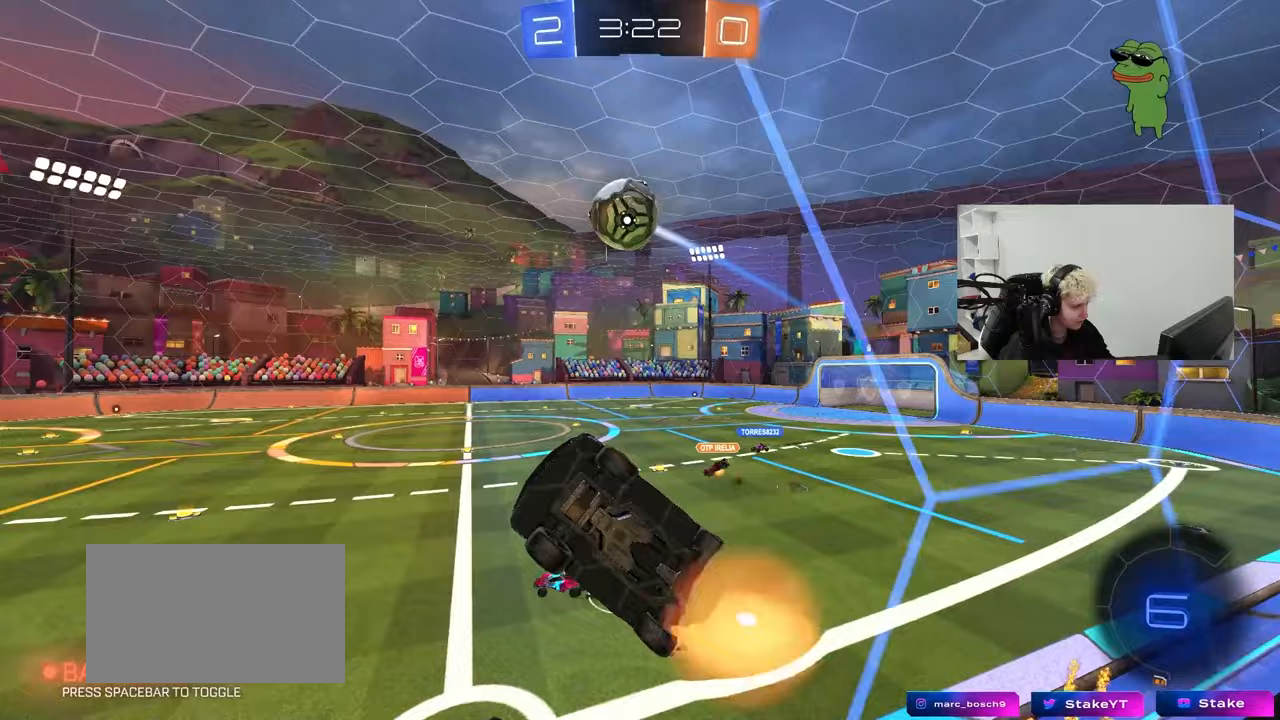
{"keys": ["a", "shift"], "mouse": ["left"], "mouse_move": "down-left", "events": [[33, "d", "down"], [33, "mouse_left", "down"], [67, "s", "down"], [67, "w", "up"], [117, "mouse_left", "up"], [217, "a", "down"], [217, "shift", "down"], [267, "d", "up"], [267, "mouse_right", "up"], [300, "d", "down"], [350, "mouse_left", "down"], [450, "d", "up"], [450, "s", "up"]]}
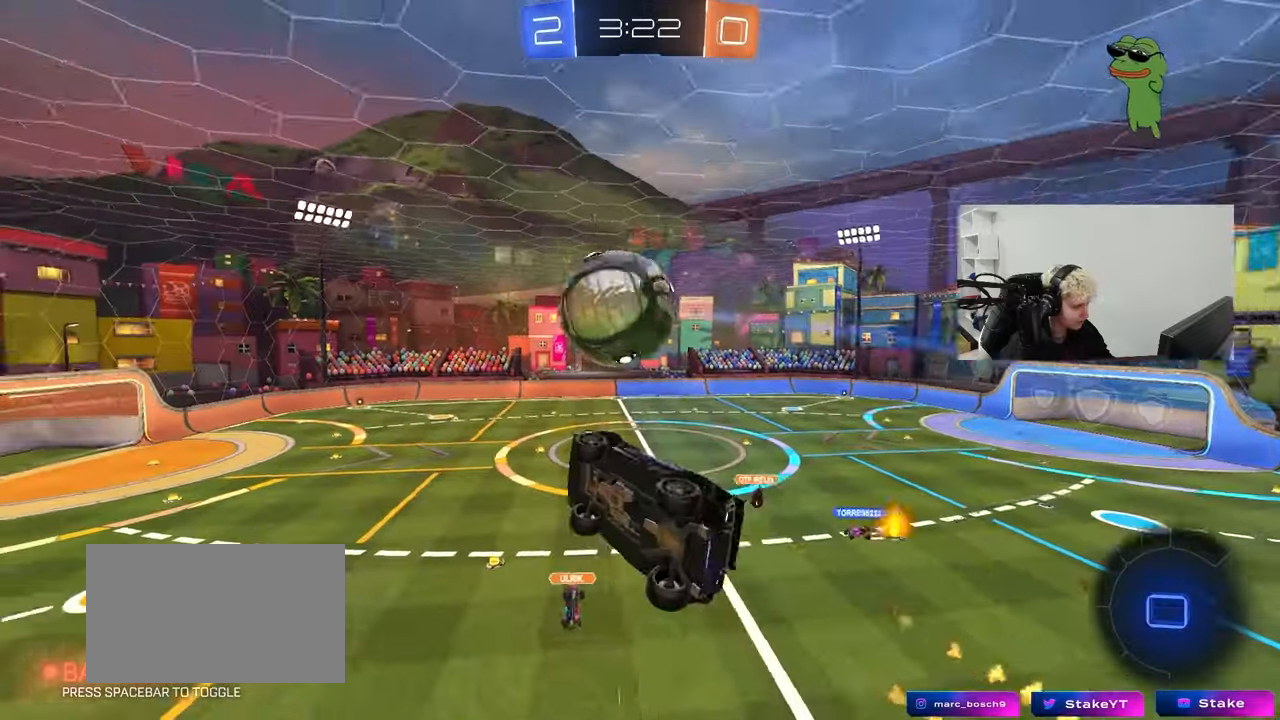
{"keys": ["d", "s", "shift"], "mouse": [], "mouse_move": "up", "events": [[50, "a", "up"], [83, "w", "down"], [133, "mouse_right", "down"], [183, "s", "down"], [183, "w", "up"], [317, "mouse_right", "up"], [367, "mouse_left", "up"], [417, "d", "down"]]}
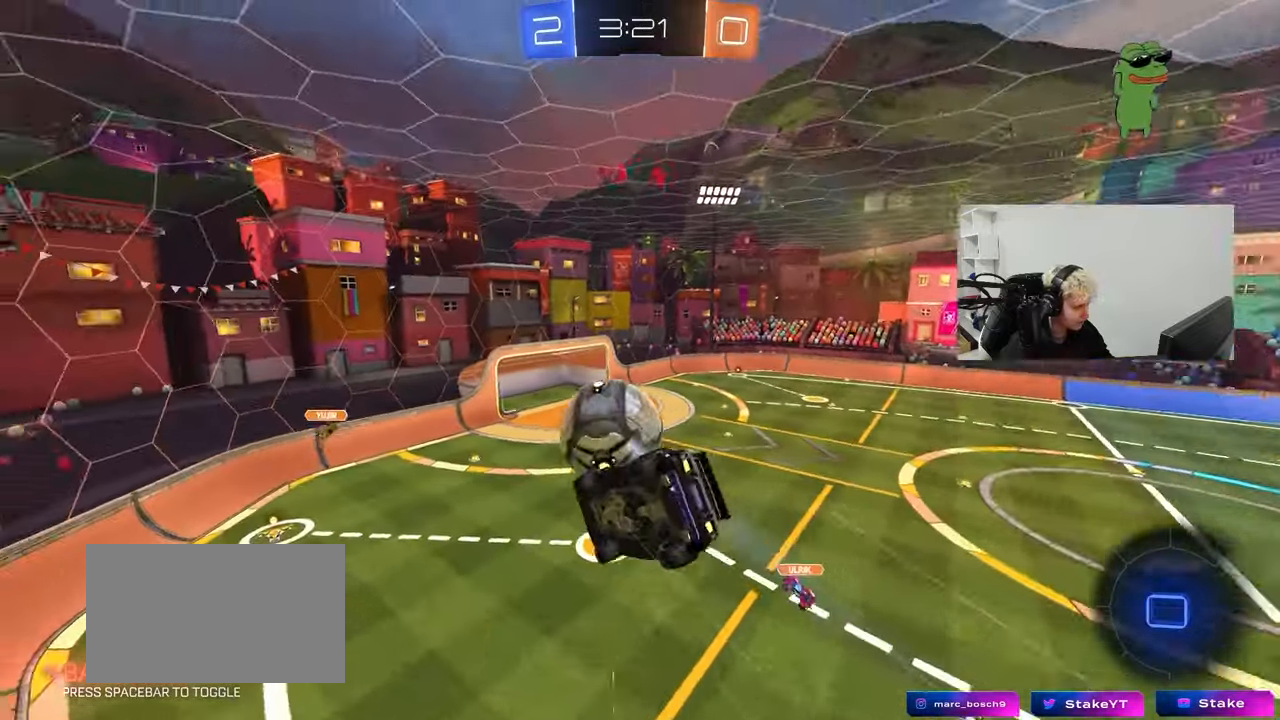
{"keys": ["d", "shift"], "mouse": [], "mouse_move": "still", "events": [[333, "s", "up"]]}
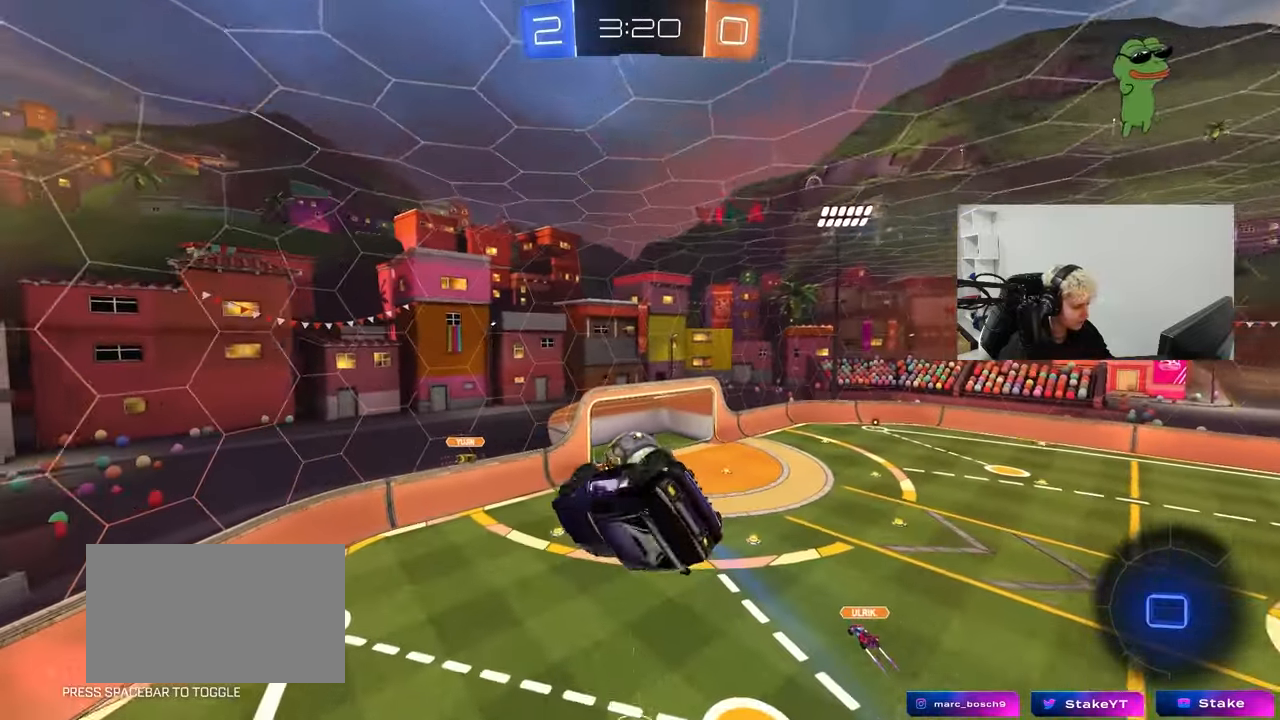
{"keys": [], "mouse": [], "mouse_move": "still", "events": [[33, "w", "down"], [300, "shift", "up"], [350, "w", "up"], [400, "d", "up"]]}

▸ About this task: The full listing must come back exactly as written, with its pictures left out.

▸ Answer space:
{"keys": ["a", "shift"], "mouse": ["left"], "mouse_move": "down-left", "events": [[33, "d", "down"], [33, "mouse_left", "down"], [67, "s", "down"], [67, "w", "up"], [117, "mouse_left", "up"], [217, "a", "down"], [217, "shift", "down"], [267, "d", "up"], [267, "mouse_right", "up"], [300, "d", "down"], [350, "mouse_left", "down"], [450, "d", "up"], [450, "s", "up"]]}
{"keys": ["d", "s", "shift"], "mouse": [], "mouse_move": "up", "events": [[50, "a", "up"], [83, "w", "down"], [133, "mouse_right", "down"], [183, "s", "down"], [183, "w", "up"], [317, "mouse_right", "up"], [367, "mouse_left", "up"], [417, "d", "down"]]}
{"keys": ["d", "shift"], "mouse": [], "mouse_move": "still", "events": [[333, "s", "up"]]}
{"keys": [], "mouse": [], "mouse_move": "still", "events": [[33, "w", "down"], [300, "shift", "up"], [350, "w", "up"], [400, "d", "up"]]}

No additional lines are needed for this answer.